Torturing Sims is almost as much fun as tortuing Halo grunts, or Mudokons.
Me, I started with the mini-me sim, but that was not really fun. It was more fun to create a life very different from my own.
I created a Vader, and Luke skywalker family in Sims 1, and tried to see what it would be like if those two were not Jedi. I don't know if I got Anakin/Vader right or wrong, but he was a whiny depressed criminal. This was before the new trilogy.
In Sims 2 I created a crackpot team of secret agents who lived out of their base of operations. Had a few love triangles going, and tried to make sure these were the best Sims whenever they competed in the neighborhood.
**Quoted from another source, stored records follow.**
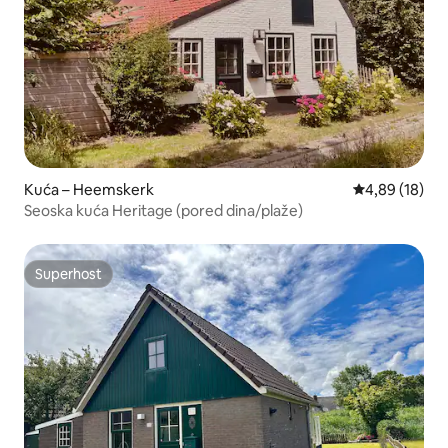
Kuća – Heemskerk
Prosječna ocje
4,89 (18)
Seoska kuća Heritage (pored dina/plaže)
Superhost
Superhost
Had a "master of disguise" that I radically changed the appearence of on a regular basis.
I also created two different single parent families, the children of which were love birds for years. Until the girl grew up, because girls mature faster than men right? She went on to have a very successful career as a Chef on TV, and I even recorded her cooking and put the videos on her TV. I was going to have her marry her high school boyfriend, but I really liked her mother's house. I had put so much work into making that house a home, it was too ideal to give up. His place was nothing special either,...
I also had a group living in a Pirate house. That was entertaining. I made sure these were some very colorful characters as well. They really livened up the neighborhood, especially bitter old Grandpa.
This was when I wasn't trying to keep up with the Strangetown neighborhood. I haven't played Sim's 3 yet, probably never will.